I've been debating whether or not to post some of the clearly psychopathic behaviors of my ex...not just the abusive ones. (For those not in the know - not all abusers are psychopaths but all psychopaths are abusive. Studies also seems to suggest a much higher prevalence of psychopathy among those who abuse. Not really all that surprising, I guess.

)
I will, just a handful,
only to illustrate you well and truly just cannot anticipate what a psychopath is capable of. This is just a small list off the top of my head.
My ex had the woman he was having an affair with pose as a guy to befriend me online. Over the course of several months I began to confide in whom I thought was a friend. Once I told 'him' how unhappy I was in my marriage my ex magically appeared with printouts of every single conversation I'd had, accusing me of being unfaithful and cheating on him. The printouts were redacted to 'engineer' damning evidence...or rather, misconstrue anything that even reasonably could be.
Stole my mother's wedding ring from the biomedical bag the hospital returned it in following her death.
Stole $5,000 from my father while he was in extremely poor health. My father passed away two weeks after this and I paid the estate back through my inheritance.
Secretly opened an account I could not access in order to move my inheritance from our joint account to only his.
Attempted suicide in front of his 12 year old daughter after calling me,
in front of her, to tell me I could explain to her how it was my fault her daddy was dead.
Told my 14 year old niece he would never have raped her had I not left the marriage.

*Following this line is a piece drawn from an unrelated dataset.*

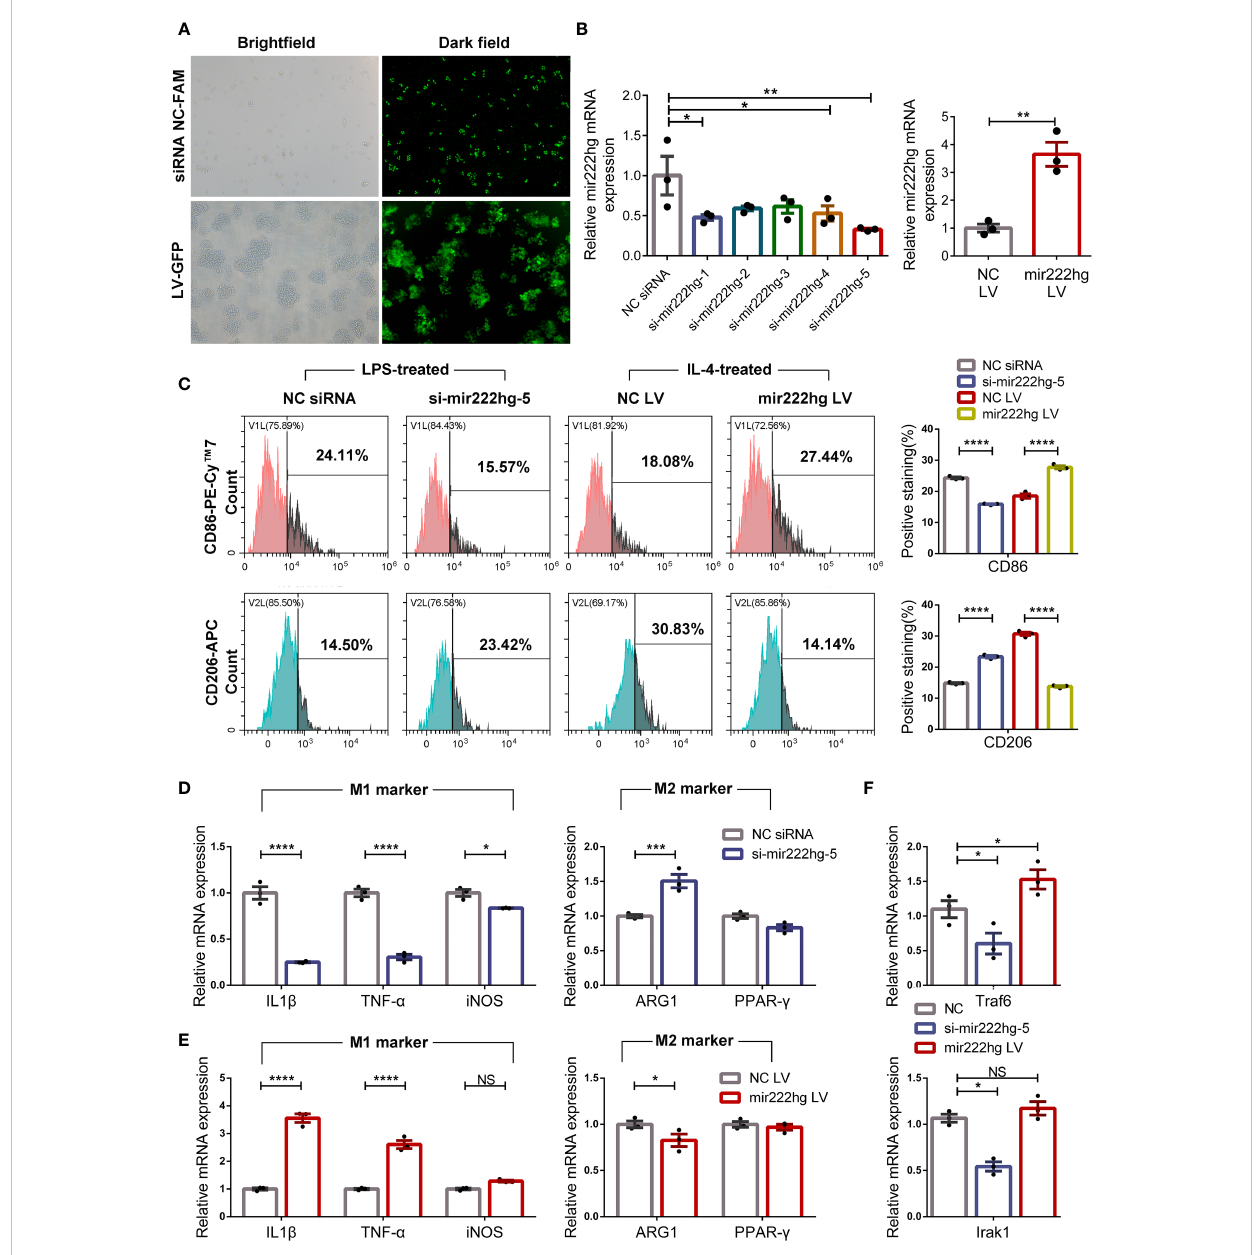
FIGURE 5 Overexpression or knockdown of mir222hg correlated with macrophage polarization RAW264.7 cells were transfected with si-mir222hg-1-5, NC siRNA, mir222hg LV, or NC LV. Cells transfected with si-mir222hg-5 and NC siRNA were treated with 100 ng/ml LPS for 24 h, whereas those transfected with mir222hg LV and NC LV were treated with 40 ng/ml IL-4 for 48 h. (A, B) Immuno fl uorescence analysis (A) and qRT-PCR (B) assays were performed to verify the transfection ef fi ciency of the siRNA and overexpressing lentivirus. (C) Representative fl ow cytometry histograms (left) and statistical analysis (right) showing the surface expression of CD86 and CD206. (D-F) qRT-PCR showing IL-1 b , TNF- a , iNOS, ARG1, PPAR- g , Traf6, and Irak1 relative mRNA expression. Each point represents data from one individual sample. Data are shown as the mean ± SEMs (n= 3 per group). Data are merged from three independent experiments. Statistical signi fi cance was assessed by unpaired t-test for experiments comparing two groups, whereas two-way ANOVA followed by Sidak ’ s multiple comparisons test was used for comparisons between more than two groups. * p< 0.05, ** p< 0.01, *** p< 0.001, **** p< 0.0001, NS no signi fi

Then denied ever doing it at all, or saying that, then plead guilty to avoid a longer sentence.
Told his family, with such conviction, how horrible I was they ultimately believed him and became proxies in intimidation, cyber stalking, and abusive behaviors. My teenage nieces, who were online friends, would apprise my ex of every blog post, photo, and update only friends could see. My ex-MIL sent my ex, by this time in prison, a picture of my house in England from google earth. My ex sent me a birthday card with a hand drawn rendition on my house on the front.
My ex didn't so much as wish me a happy birthday for our first seven years together - yet at a surprise party thrown by my sister years later he gave me a diamond necklace. Gotta keep up appearances, donthcha know.
Stole our son's video games and console so our son would prefer to spend time with his dad - yet he made it very clear he had no use for our daughter. Even now, he sends cards and letters to our son but misses our daughter's birthday every single year.
---------------------------------------------------------
After all this I can only add there is no preparation in life for a psychopath. They don't come with a warning label and at first appear to be perfect beyond measure. I didn't know anything was really wrong until I was so deeply trapped in the relationship I couldn't leave easily.
Post-abuse, post-relationship...I have to monitor communications between ex and kiddos after several abusive and threatening letters to them. I personally maintain a very strict no contact with ex and ex-MIL. I educate munchkins about their's father's behaviors that are unacceptable and why. And kiddos have been coached about what they can't tell their grandmother, because she will tell their father, and he will use it against us somehow. It isn't ideal - but no contact and ensuring my privacy (which stems against how much the psychopath can use to hurt you) is really the only way I've found of 'coping'.